Why French Polynesia Could Have the World’s First Floating City
One of the biggest challenges facing the world today is climate change. With each passing year, the rate at which our polar ice caps are melting is increasingly alarming to many across the globe. Recently in Antarctica, for example, new reports indicated that a major ice sheet is cracking at a rate of five football fields per day, lining up a potential break from the Antarctic Peninsula sometime this spring. Such reports are compelling some scientists, engineers, and architects to fundamentally rethink the cities of the future. At the forefront of that movement is the Seasteading Institute.
The California nonprofit organization—which has currently raised about $2.5 million from more than 1,000 interested donors—is spearheading a plan called the Floating City Project. The blueprint is to build a cluster of buoyant dwellings that showcases innovations in solar power, sustainable aquaculture, and ocean-based wind farms. Recently, the French Polynesian government signed a historic agreement with the Seasteading Institute to work together on a legal framework to allow for the development of the Floating Island Project.

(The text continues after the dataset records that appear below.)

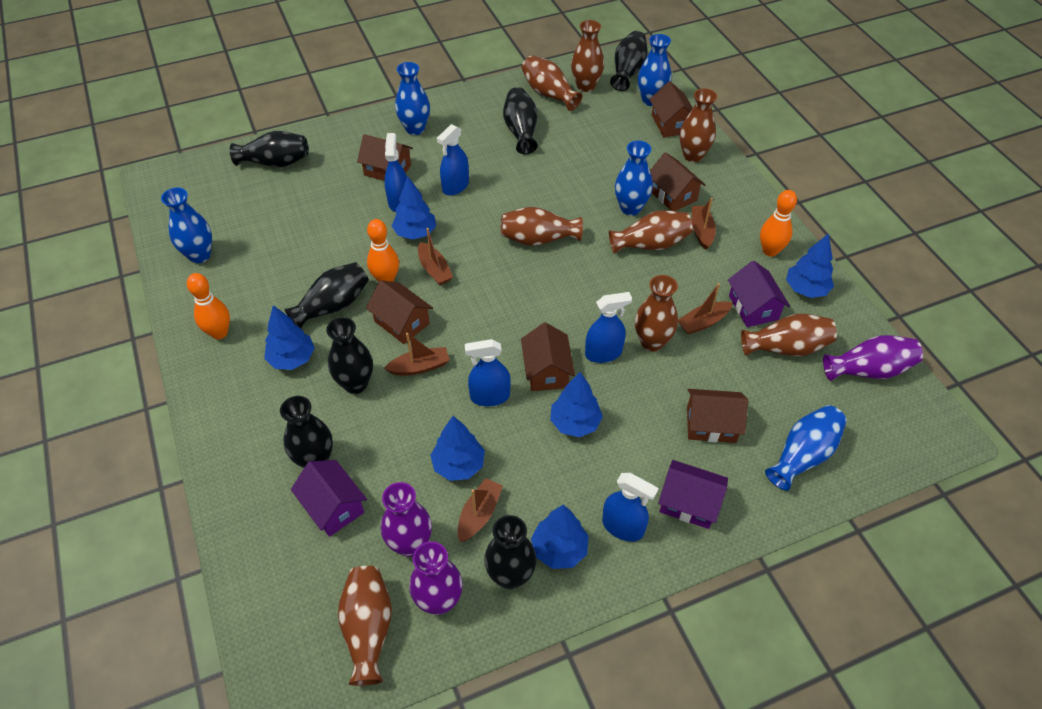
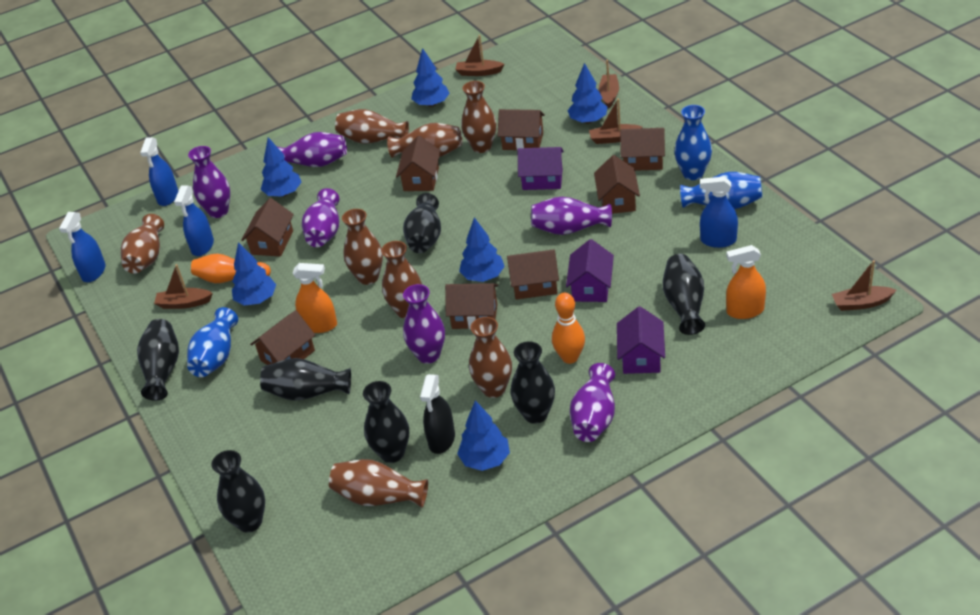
black spray bottle: 0 -> 1
blue spray bottle: 5 -> 4
blue vase: 5 -> 3
brown house: 6 -> 8
orange bowling pin: 3 -> 2
orange spray bottle: 0 -> 2
purple vase: 3 -> 6

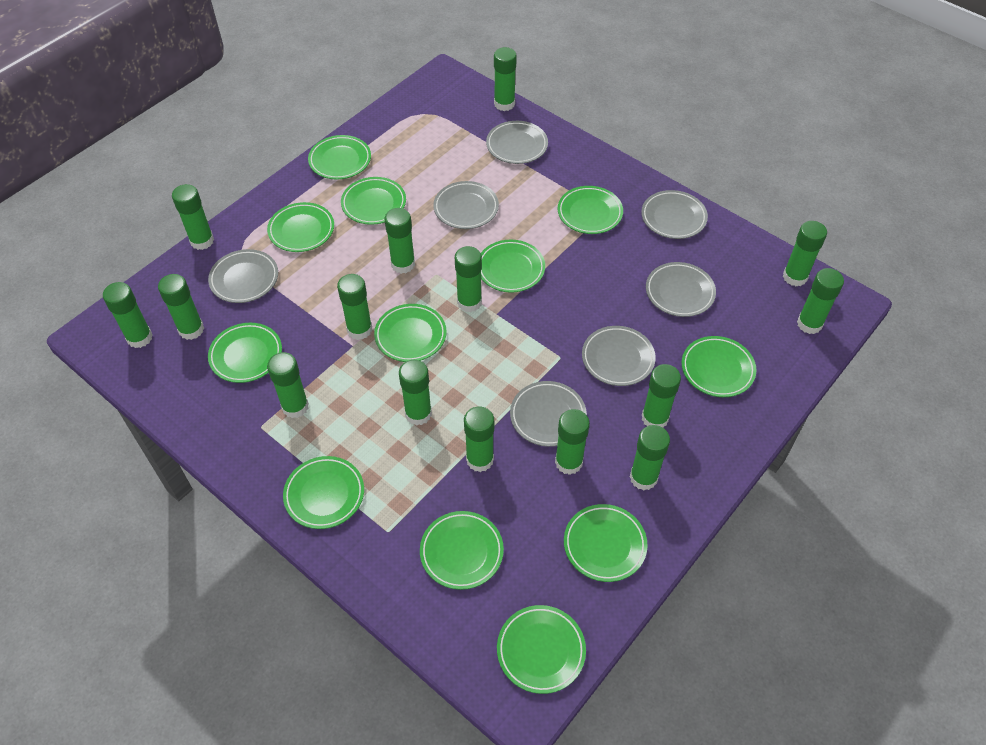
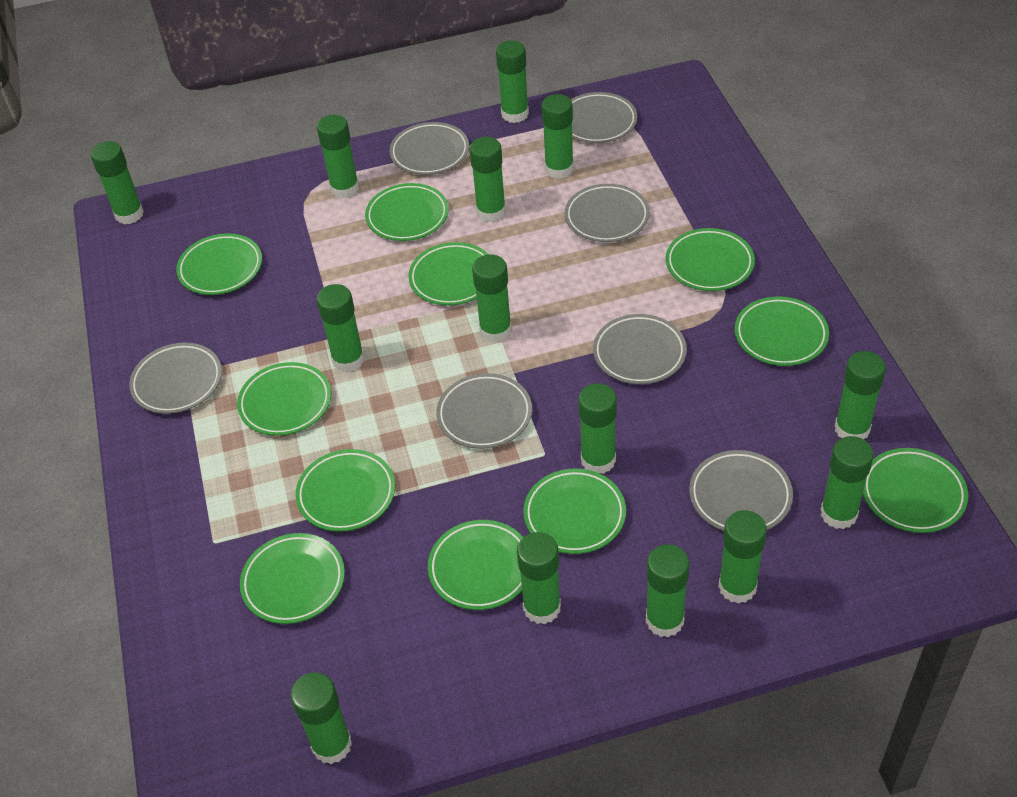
green glue stick: 15 -> 14
green plate: 12 -> 11

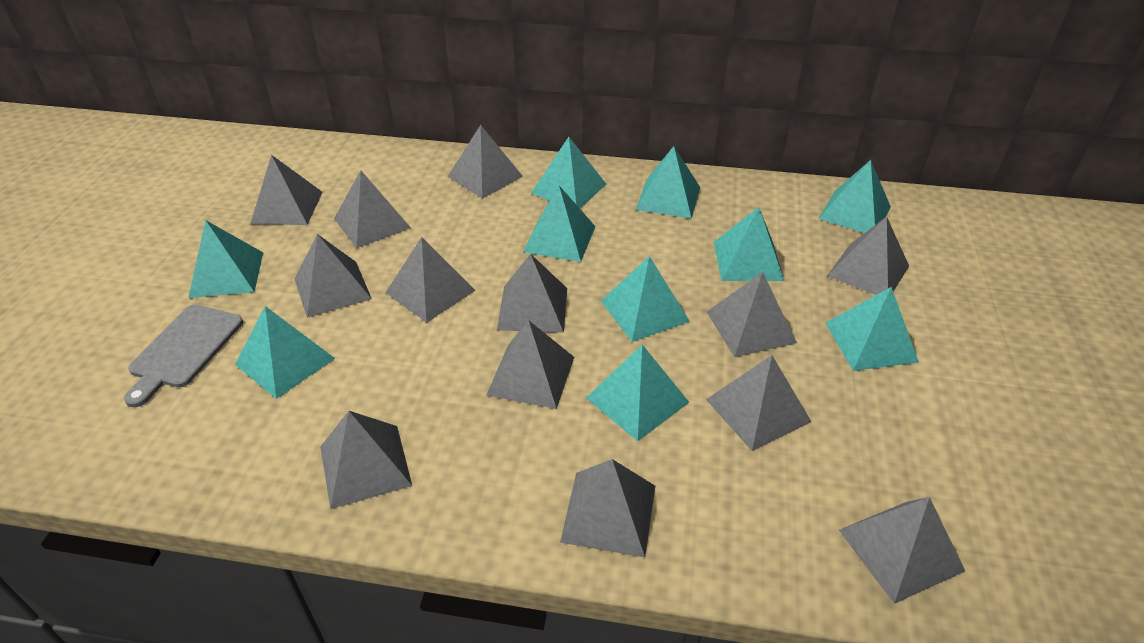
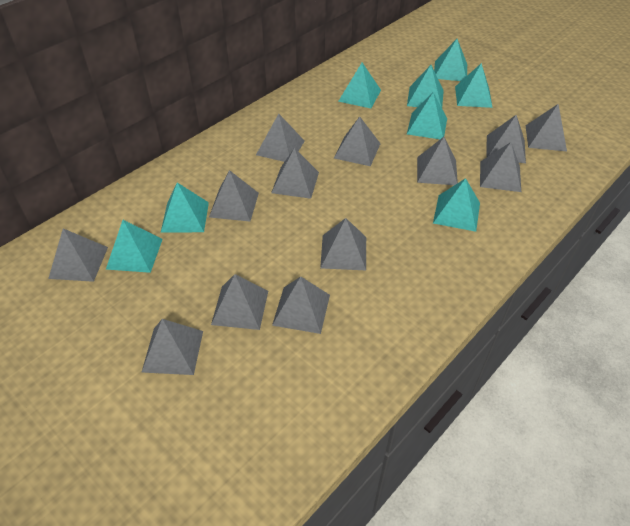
grey cutting board: 1 -> 0
turquoise pyramid: 10 -> 8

French Polynesia, which comprises more than 100 islands in the South Pacific, seems like an ideal locale to explore the possibility of sea-dwelling communities, as its own territory is at the mercy of rising ocean levels.
According to the agreement, after economic, environmental, and architectural research in and around French Polynesia has been completed (much of which has been under way for years), the government will collaborate with the Seasteading Institute to develop a “special governing framework” for a land base and sea zone. The goal is to achieve this by the end of the year.